It’s probably easiest to think about a disturbance in a prairie as something that disrupts the lives and processes of prairie organisms and creates a shift in the competitive balance among those species.  Historically, the big three disturbances in grasslands were fire, grazing, and drought.  Fire and grazing are still used as management strategies today, along with mowing/haying and, sometimes, herbicide treatments.  Drought (and other significant weather events such as a flood) is not something managers prescribe or apply to a prairie, but it certainly has significant impacts.

Both “natural” disturbances and those prescribed by prairie managers are critically important to the health of prairies, despite the fact that they have significant impacts on species.  In fact, many animals, plants, and other organisms often die as a result of disturbances.  Prairies, however, more than most other ecosystems, are not only well suited to survive disturbances, they are defined by and rely on those disturbances.  Without fire and drought, for example, prairies wouldn’t even exist – they would be woodlands instead (and who wants that??).

Every time a fire burns through a prairie, grazers chomp off much of the vegetation, or an extended drought turns a prairie brown in mid-summer, the competitive balance in a prairie is altered.  Depending upon the timing and intensity of a fire, for example, it’s likely to kill some trees and “top-kill” others, forcing them to restart from buds at or below the surface of the ground.  Fires can also kill or suppress the growth of other plant species, especially those most actively growing at the time of the fire.  At the same time, fires create opportunities for other plants – especially those in direct competition with the ones suppressed or killed.  Plants that thrive best in full sunlight and don’t do well under layers of thatch or beneath tall plants also respond very favorably after a fire.

These cedar trees died in a recent fire, but the vegetation around them is regrowing strongly. In fact, the cattle (in the distance to the top right) in this prairie will be attracted to that growth and graze this part of the prairie much harder than unburned parts.

These cedar trees died in a recent fire, but the vegetation around them is regrowing strongly.

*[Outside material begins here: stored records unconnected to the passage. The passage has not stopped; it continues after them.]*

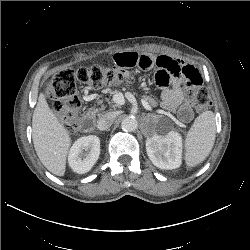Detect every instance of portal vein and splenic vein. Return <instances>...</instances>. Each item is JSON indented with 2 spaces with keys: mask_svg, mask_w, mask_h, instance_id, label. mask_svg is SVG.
Wrapping results in <instances>:
<instances>
[{
  "mask_svg": "<svg viewBox=\"0 0 250 250\" xmlns=\"http://www.w3.org/2000/svg\"><path fill=\"white\" fill-rule=\"evenodd\" d=\"M117 97H118V96H117ZM118 99L120 100V102H123V101H124L123 95L121 94V95L118 97Z\"/></svg>",
  "mask_w": 250,
  "mask_h": 250,
  "instance_id": "obj_1",
  "label": "portal vein and splenic vein"
}]
</instances>
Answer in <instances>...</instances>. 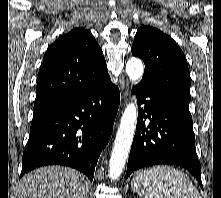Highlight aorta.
Masks as SVG:
<instances>
[{
	"mask_svg": "<svg viewBox=\"0 0 221 198\" xmlns=\"http://www.w3.org/2000/svg\"><path fill=\"white\" fill-rule=\"evenodd\" d=\"M126 72L132 82L139 81L144 72L142 61L135 57L129 59ZM137 113V104L133 99L124 110L112 149L109 162V176L112 180L117 179L124 169L135 133Z\"/></svg>",
	"mask_w": 221,
	"mask_h": 198,
	"instance_id": "762f6f07",
	"label": "aorta"
}]
</instances>
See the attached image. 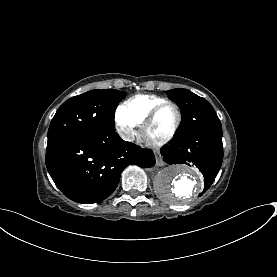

In fact, the cattle (in the distance to the top right) in this prairie will be attracted to that growth and graze this part of the prairie much harder than unburned parts – adding a second disturbance to the first.

Of course, fires can also kill or injure wildlife or insect species (not to mention microorganisms and other life forms) that are aboveground at the time of the fire and can’t evade the heat and/or smoke.  The season in which a fire burns plays a big role in which organisms are affected.  Dormant season fires can kill insects and other species that overwinter in vegetation or along the surface of the ground, but growing season fires cause even more fatalities because so many more species are active during that time of year.  Even animals that survive the fire itself may have to travel to unburned areas in order to find suitable habitat, and those trips can be hazardous as well.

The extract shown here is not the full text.